We live on the bank of River Aire and the area is relatively green and quiet. Whenever we go to the city centre, this is what we see:
This is the main hall of the newly-opened Trinity shopping centre. Talk about crowded… Every day. What can you possibly be buying?
Well, we were buying chestnuts.
The UK supermarkets still stock chestnuts at this time of year. They’re quite pricey, but you can get them for at least half the price at a local market. Both sellers probably get them from the same supplier overseas, China being one of the largest suppliers of chestnuts to the UK.
I didn’t know that once bought, you were supposed to keep them in the fridge.
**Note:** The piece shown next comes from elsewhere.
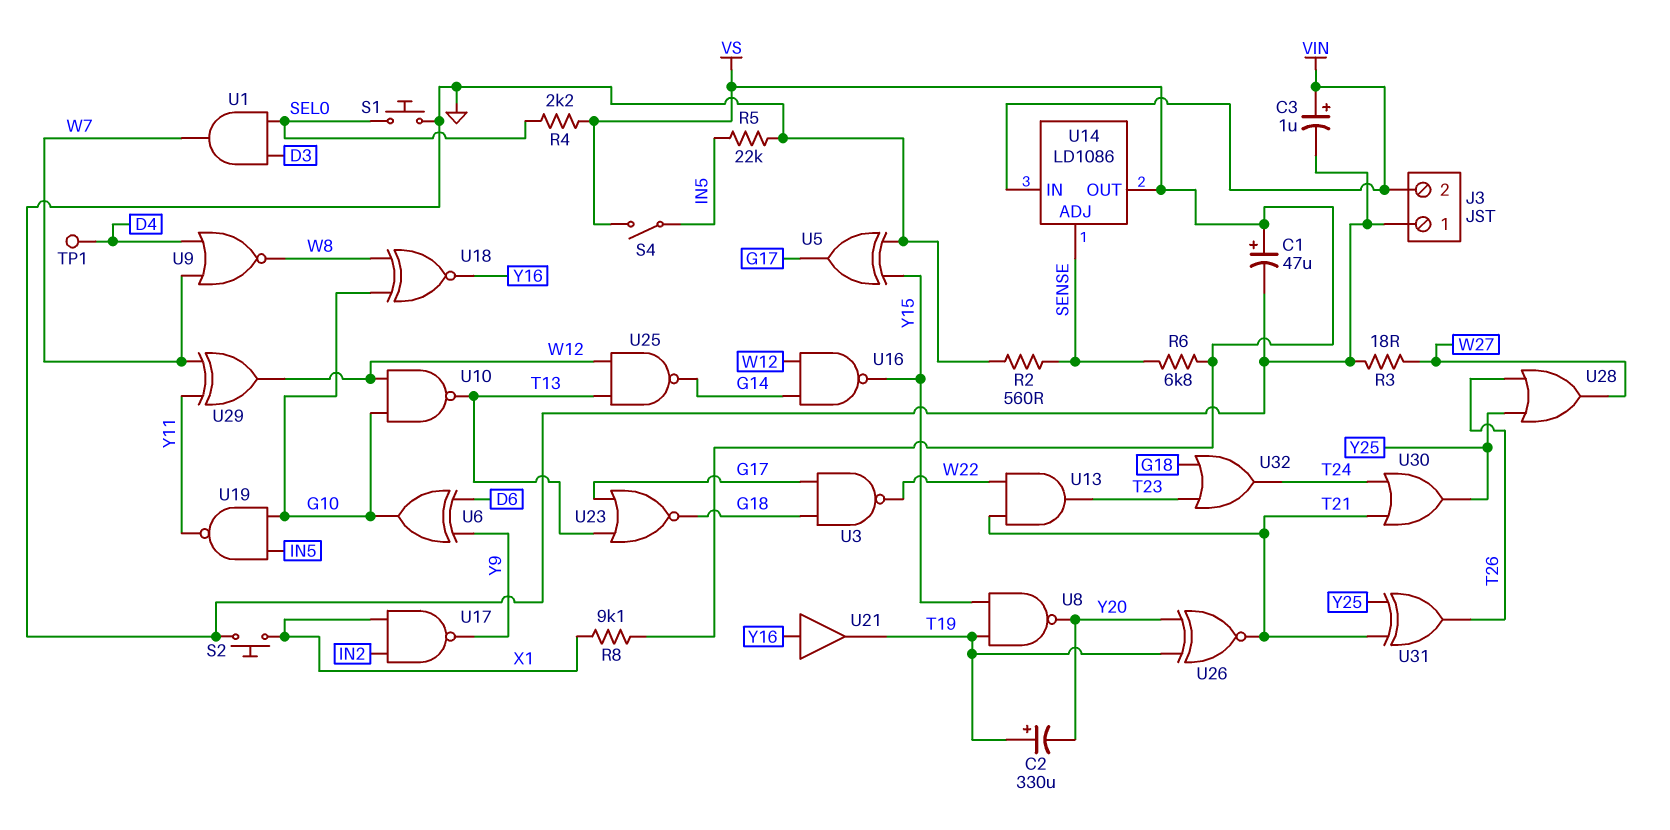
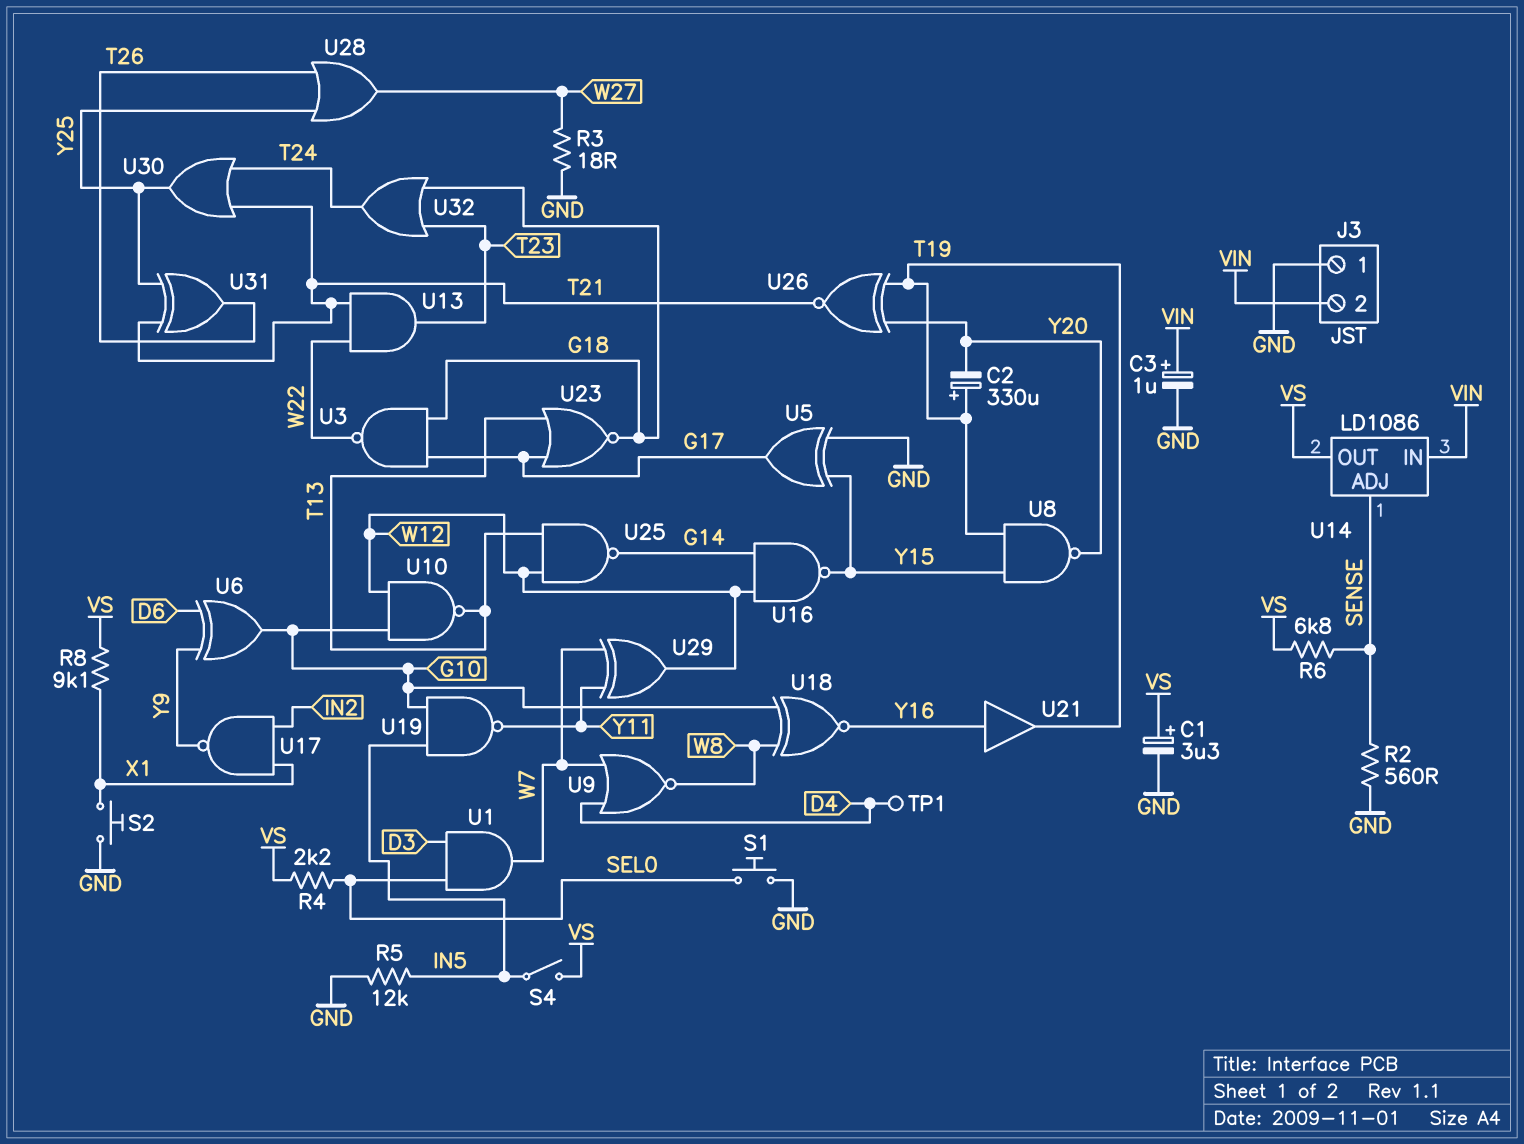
C1: 47uF (plus VS, minus GND) -> 3.3uF (plus VS, minus GND)
R5: 22k (GND, IN5) -> 12k (GND, IN5)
My lack of knowledge resulted in them accumulating mould inside their shell and eventually half of them ended up in the bin, which is a bit of a shame.
What you need:
A bag of chestnuts, around 200 grams
A cup of rice [to two cups water]
10 sage leaves
A knob of butter (use olive oil if you’re vegan)
What do I do with all these ingredients??
1) Roast the chestnuts for 15 – 20 mins in 180 C oven and peel once cool;
2) Cook the rice for 10+ mins with a little salt;
3) Fry sage in butter until crispy, remove carefully and leave aside;
4) Fry the peeled nuts in leftover butter with some salt, arrange everything on a plate and enjoy.
As you take a bite, you can taste the sweetness of the chestnuts. Follow that with the savoury rice and buttery, yet crunchy sage and you’ll be amazed how such little ingredients can have so much character.